Writing to swap is proper operation when you hibernate. I am not sure I understand what you are trying to say. Can you describe it in more details?

Is there a way to get Grub to show the boot menu even when Linux is suspended?

You could remove and lock grub2-systemd-sleep-plugin package.

Yes, not completely clear on why hibernation (suspend to disk) is not proper operation but I guess you want to “suspend to RAM” before going into hibernation.

You can try “systemctl suspend” to trigger suspend to RAM.

Hey there -

Writing to swap is normal; however, neither powering off nor setting wake-on-open in the BIOS are not. I’m used to system hibernation not requiring that I wait 'til I’m sure that writing is finished, then holding the power switch for ten seconds.

Will try that; thanks.

Hey there -

Well, that’s the larger part solved; I’d no idea that that package even existed, and the name doesn’t quite follow the function. Thanks!

Now if I could just figure out why a full shutdown manages to power off but hibernate doesn’t - and fails to set wake-on-open as well - I’ll then be set.

Don’t suppose you know anything about Toughbook touchscreens…?

Lates

Suspend to disk is normal operation, but having to wait 'til I’m absolutely certain hat writing is finished and then holding the power switch for ten seconds is not.

What is output of

cat /sys/power/disk

Hey there -

platform [shutdown] reboot suspend test_resume

This is as one would expect. Maybe my BIOS doesn’t do ACPI correctly, but since earlier versions worked that would be odd.

Normally

echo platform > /sys/power/disk
echo disk > /sys/power/state

would do the trick, but it doesn’t power off.

I’ve currently a custom key set-up in KDE which graps the hibernate key combo and executes

echo shutdown > /sys/power/disk
echo disk > /sys/power/state

via sudo -S

so it’ll hibernate unattended, but that’s klunky in the extreme; would really like to figure this out.

Thanks

I read your post three times and I still cannot parse it. So does it work (does it power off with “shutdown” method) or not?

Yes, with an ugly hack - and only from the command-line or via a key combination.

From the [hibernate] option in the power menu, and far more importantly as a scripted action when the battery gets low, not so much.

Besides, it should work with [platform], and that it does not gets my dander up.

You can configure preferred hibernation method for systemd.
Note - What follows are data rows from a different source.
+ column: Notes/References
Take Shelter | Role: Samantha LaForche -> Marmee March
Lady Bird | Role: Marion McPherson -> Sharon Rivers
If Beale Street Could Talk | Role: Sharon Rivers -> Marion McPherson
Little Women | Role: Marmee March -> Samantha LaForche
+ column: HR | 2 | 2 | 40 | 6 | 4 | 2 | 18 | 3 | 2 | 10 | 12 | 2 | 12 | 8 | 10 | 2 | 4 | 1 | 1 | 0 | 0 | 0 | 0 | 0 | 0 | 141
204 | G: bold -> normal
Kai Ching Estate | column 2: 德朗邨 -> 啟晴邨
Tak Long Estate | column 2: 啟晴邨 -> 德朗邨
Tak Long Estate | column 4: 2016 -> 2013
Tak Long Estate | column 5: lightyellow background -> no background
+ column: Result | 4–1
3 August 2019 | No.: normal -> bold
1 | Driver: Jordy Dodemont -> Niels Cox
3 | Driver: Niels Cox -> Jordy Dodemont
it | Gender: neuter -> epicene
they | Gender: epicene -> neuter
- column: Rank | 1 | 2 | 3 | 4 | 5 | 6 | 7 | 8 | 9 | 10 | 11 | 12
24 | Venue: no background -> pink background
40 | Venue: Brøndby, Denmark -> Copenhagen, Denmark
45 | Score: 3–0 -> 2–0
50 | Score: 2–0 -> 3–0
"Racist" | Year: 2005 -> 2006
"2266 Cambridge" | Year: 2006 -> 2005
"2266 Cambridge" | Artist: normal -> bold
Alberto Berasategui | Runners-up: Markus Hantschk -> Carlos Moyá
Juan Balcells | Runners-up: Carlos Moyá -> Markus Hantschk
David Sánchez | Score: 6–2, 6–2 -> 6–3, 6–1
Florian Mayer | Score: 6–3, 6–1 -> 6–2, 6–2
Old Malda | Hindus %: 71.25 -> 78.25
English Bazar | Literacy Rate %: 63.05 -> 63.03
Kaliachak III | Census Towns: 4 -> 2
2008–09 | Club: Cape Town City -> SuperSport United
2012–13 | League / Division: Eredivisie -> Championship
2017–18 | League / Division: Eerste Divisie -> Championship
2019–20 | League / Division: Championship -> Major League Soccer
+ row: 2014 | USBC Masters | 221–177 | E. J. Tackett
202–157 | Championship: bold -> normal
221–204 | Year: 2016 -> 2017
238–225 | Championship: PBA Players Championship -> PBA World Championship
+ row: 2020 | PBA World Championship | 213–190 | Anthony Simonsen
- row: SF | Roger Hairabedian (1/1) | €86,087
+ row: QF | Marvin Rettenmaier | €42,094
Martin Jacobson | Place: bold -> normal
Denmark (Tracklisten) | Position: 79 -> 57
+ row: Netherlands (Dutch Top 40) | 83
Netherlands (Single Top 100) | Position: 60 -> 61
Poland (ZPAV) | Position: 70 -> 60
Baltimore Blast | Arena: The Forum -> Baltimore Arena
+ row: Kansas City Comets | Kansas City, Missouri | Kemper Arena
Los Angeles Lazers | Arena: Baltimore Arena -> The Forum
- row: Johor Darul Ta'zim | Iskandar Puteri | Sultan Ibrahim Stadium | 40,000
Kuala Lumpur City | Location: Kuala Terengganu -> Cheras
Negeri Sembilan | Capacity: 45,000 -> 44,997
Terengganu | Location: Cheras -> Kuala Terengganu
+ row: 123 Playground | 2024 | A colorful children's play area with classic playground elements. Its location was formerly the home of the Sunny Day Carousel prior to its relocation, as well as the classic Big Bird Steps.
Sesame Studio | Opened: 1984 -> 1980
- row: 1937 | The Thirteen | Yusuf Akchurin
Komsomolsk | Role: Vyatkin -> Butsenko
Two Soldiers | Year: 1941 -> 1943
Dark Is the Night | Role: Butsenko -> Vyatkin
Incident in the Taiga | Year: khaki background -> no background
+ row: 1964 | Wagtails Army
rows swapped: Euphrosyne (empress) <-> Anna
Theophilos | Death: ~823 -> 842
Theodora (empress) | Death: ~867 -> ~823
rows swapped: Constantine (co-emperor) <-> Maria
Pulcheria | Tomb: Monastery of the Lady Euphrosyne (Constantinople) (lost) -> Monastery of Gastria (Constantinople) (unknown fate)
See “man systemd-sleep.conf”

Besides, it should work with [platform], and that it does not gets my dander up.

Please consider that you are posting to intentional community where a lot of participants are not native English speakers (and even if they are they may not speak exactly the same English as you do).

I have a feeling that you are angry at me that it does not work they way you wish. In this case it is up to you to open bug report and assist developers in debugging and fixing it. The first step would be to install kernel from Leap 15.1 (which worked correctly as far as as I understood you) and verify that it still works, as this proves regression. Next step would be to install latest kernel (stable or head) to check whether problem still exists there. And then open bug report providing information to developers.

What…?

I’m not angry at all - least of all with you or anyone here.

I do find unpredictable/changing behaviour in a computer to by highly irritating, however; once something works correctly there’s little good reason for it to stop working. Computers are supposed to be logical.

Ever heard the word “regression”?

For the last time - you found apparent regression. It may well depend on exact environment, your hardware, BIOS version etc so it may not be easy for someone else to reproduce. To fix this problem you need to report it where developers also listen (i.e. bugzilla) and you need to assist in working on this problem as long as you are the only one who can reproduce it. Venting your frustration on this forum won’t fix anything.